Assistant Professor, University at Buffalo
Mechanical and Aerospace Engineering
Recent advances in computational science have enabled harnessing large-scale data from measurements, images, or high-fidelity simulations to advance the computational prediction of complex physical systems for making high-consequence decisions. Overriding importance in scientific prediction is validating mechanistic models in the presence of uncertainties. In addition to data uncertainty and modeling error, uncertainties in selecting the model formulation pose a significant challenge to predictive computational modeling. This talk discusses Occam-Plausibility ALgorithm (OPAL), a systematic strategy for selecting an "optimal" predictive model among the numerous possible models with different fidelities and complexities that delivers sufficiently accurate computational prediction.

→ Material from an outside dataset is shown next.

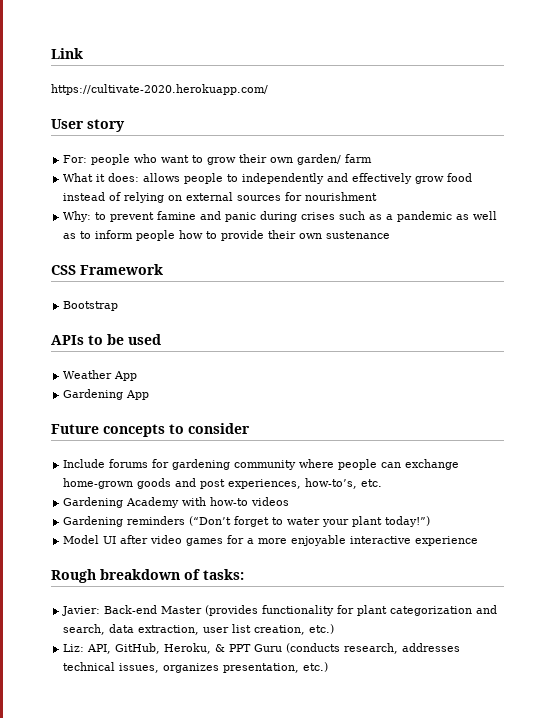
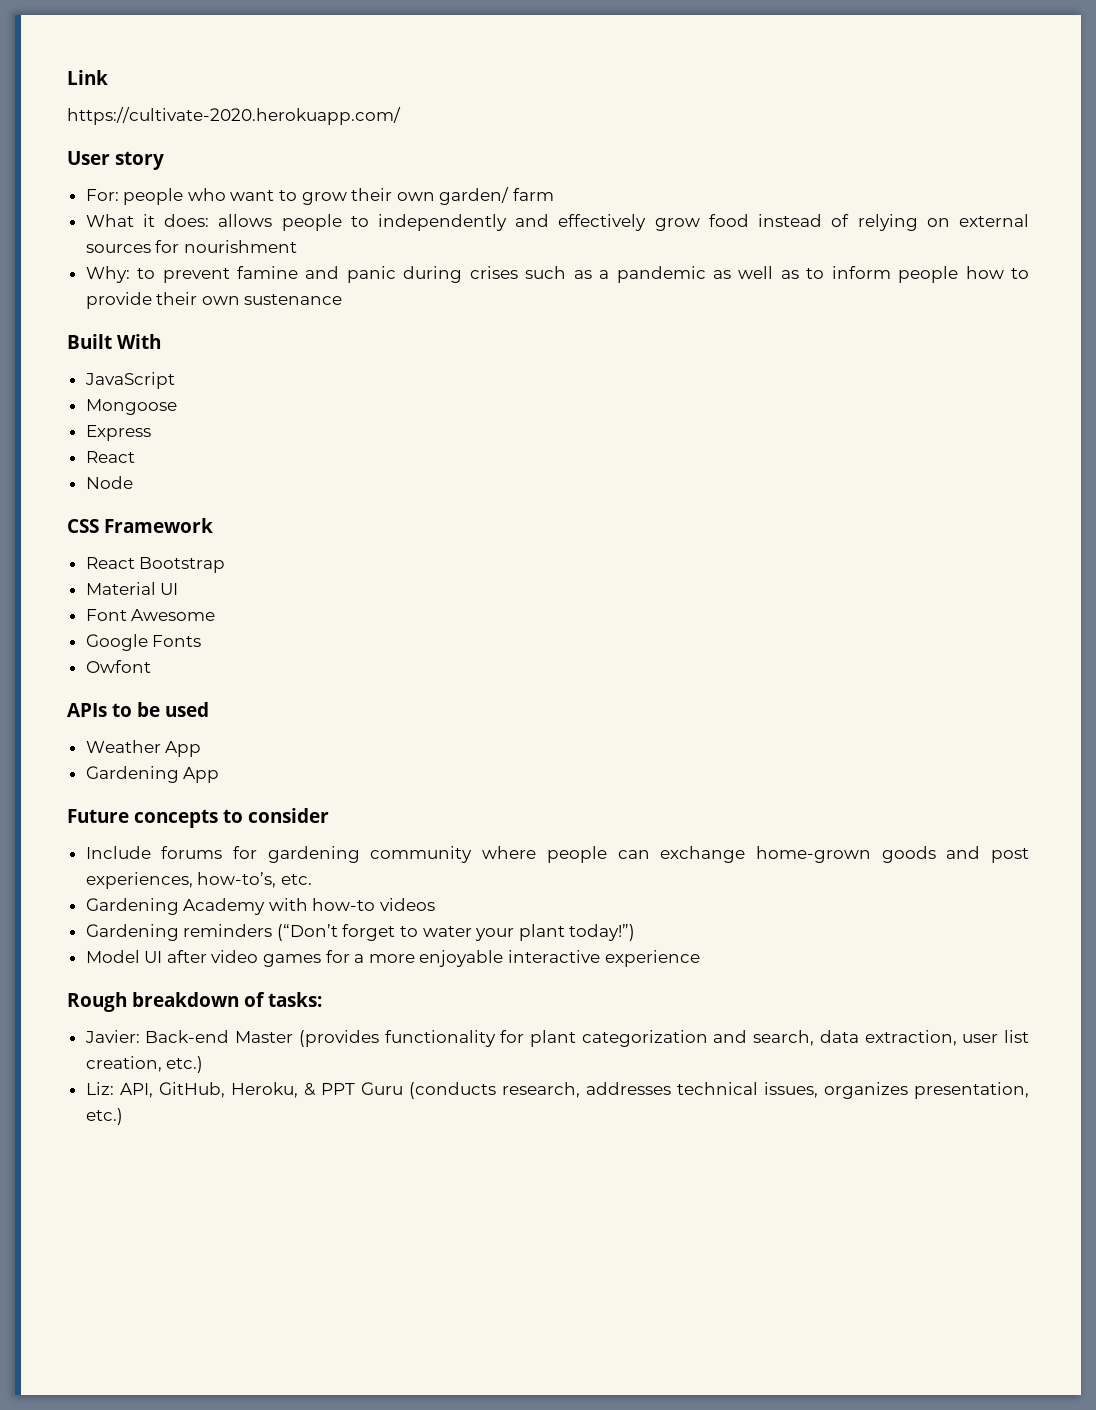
(391, 235) none -> [67,334,161,349] [84,372,175,389] [85,399,177,415] [85,425,151,441] [85,451,135,463] [85,476,133,489] // Built With // JavaScript // Mongoose // Express // React // Node
(163, 269) none -> [85,557,135,569] React
(119, 306) none -> [85,582,179,595] [85,609,216,621] [85,634,202,651] [85,660,151,673] // Material UI // Font Awesome // Google Fonts // Owfont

OPAL leverages Bayesian inference and the notion of model plausibility along with the design of model-specific validation experiments to provide observational data reflecting, in some sense, the structure of the target prediction. An application of this framework in selecting an optimal discrete-to-continuum multiscale model for predicting the performance of microscale materials systems will be presented. Moreover, leveraging the validated models for predicting heterogeneous tumor morphology in specific subjects via a scalable high-dimensional Bayesian inference will also be presented. Finally, a method and efficient algorithm for mitigating the uncertainty during design decision-making will be discussed in the context of multiphase models of mesoporous materials for buildings' superinsulation components.
Danial Faghihi is currently an assistant professor in the Department of Mechanical Engineering and holds an affiliated position at the Department of Civil, Structural and Environmental Engineering at the University at Buffalo (UB). Before joining UB in 2019, he was a research scientist at the Oden Institute for Computational Engineering and Sciences at the University of Texas at Austin. He obtained his Ph.D. in structural engineering and mechanics from Louisiana State University. Dr. Faghihi’s research interests focus on the predictive multiscale modeling of complex materials and biological systems. In particular, he is interested in developing novel computational frameworks at the interface of physics-based models, scientific machine learning methods, and high-performance computing. Dr. Faghihi is the recipient of the National Science Foundation CAREER Award in 2022 and has published 32 journal articles in the field of computational mechanics.